Tips for Dealing with Menstrual Migraine Naturally


Tips for Dealing with Menstrual Migraine Naturally

Here are the causes of menstrual migraines and some natural solutions you can try if you experience them every month.

Even without the problems that come along with it, managing the ups and downs of your menstrual cycle is exhausting. If you have been trying to figure out why you experience severe headaches during your period, this information might be helpful. 

Research shows that migraines during periods can actually get worse. No, we are not referring to the cramps, mood swings, bloating, and diarrhoea. Instead, we are referring to the lesser-known symptom - headache. Menstrual migraines do exist, and here is all the information you need to manage them.

According to the American Migraine Foundation, women who have migraine attacks may have more during their periods. It is typical for menstrual migraines to start two to three days prior to your period and last for three days after it starts. Even though many women are affected by it, not all women will go through it. Let's find out what triggers migraine headaches and why people get them.


What Causes Migraines During Menstruation?

The sudden drop in estrogen levels that happens before your period is the main factor contributing to menstrual migraines. While not all women experience it, some are more susceptible to these triggers if they are sensitive to these changes. According to nutritionist Nmami Agarwal's most recent Instagram post, hormone fluctuations can make the triggers worse.

Changes in the hormone serotonin, which is essential for the health of the brain's nerve cells and menstrual migraine sufferers, are another contributing factor. During your menstrual cycle, you might experience some changes in serotonin levels, which can cause migraines because it controls pain.

Although these hormonal changes are not harmful to your health, they can still result in discomforting issues like migraines.

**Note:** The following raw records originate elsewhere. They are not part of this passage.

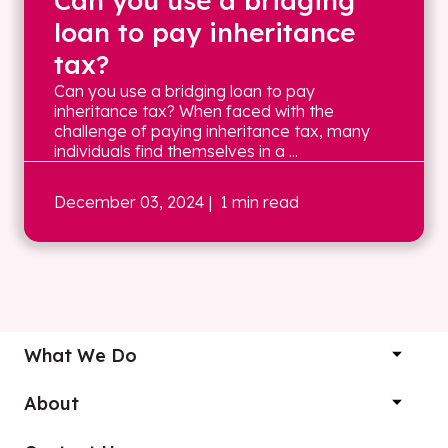
Can you use a bridging
loan to pay inheritance
tax?
Can you use a bridging loan to pay
inheritance tax? When faced with the
challenge of paying inheritance tax, many
individuals find themselves in a ...
December 03, 2024
| 1 min read
What We Do
About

How Do I Treat a Menstrual Migraine?

The nutritionist has provided the following list of natural treatments for menstrual migraine:


Tips for Dealing with Menstrual Migraine Naturally

1. Drink a Lot of Water

Did you know that dehydration can cause migraines? Research has shown that maintaining hydration and consuming at least 10 to 12 glasses of water per day can help lower the risk of developing a migraine.

2. Don't Eat Certain Things

Your diet may have an impact on how your body responds to specific triggers, such as hormonal changes. Certain dietary habits can raise your risk of developing a migraine, according to a study that was published in the Iranian Journal of Nursing and Midwifery Research. Caffeine, alcohol, processed foods, aged cheese, and foods containing monosodium glutamate (MSG, a flavor enhancer), according to Agarwal, should all be avoided.


3. Consume Foods High in Vitamin B2

According to a study in the Current Journal of Neurology, women who suffer from episodic migraines may find relief from their symptoms by consuming foods high in vitamin B. She advises taking vitamin B2 supplements in addition to your diet to lessen migraines. Eggs, dairy products, lean meats, and leafy greens are foods high in vitamin B2 that you can eat.


4. Eat a Diet High in Foods that Contain Magnesium

According to the expert, magnesium is a crucial mineral that may lessen the frequency and severity of migraine attacks. Additionally, research has indicated a beneficial relationship between foods high in magnesium and the control of migraines. Include foods high in magnesium, such as nuts, seeds, whole grains, and leafy greens, in your diet. You can also try the magnesium supplements your doctor has prescribed.


5. You Require Additional Antioxidants

According to the dietitian, Coenzyme Q10 (CoQ10), an antioxidant, should be a part of every woman's diet because it will lessen migraines' frequency and intensity. Generally speaking, this antioxidant can be discovered in beef, fish, chicken, and some vegetables.

Try making these lifestyle adjustments if you've been dealing with menstrual migraines. To find out what will work best for you, you should also speak with your doctor or a nutritionist.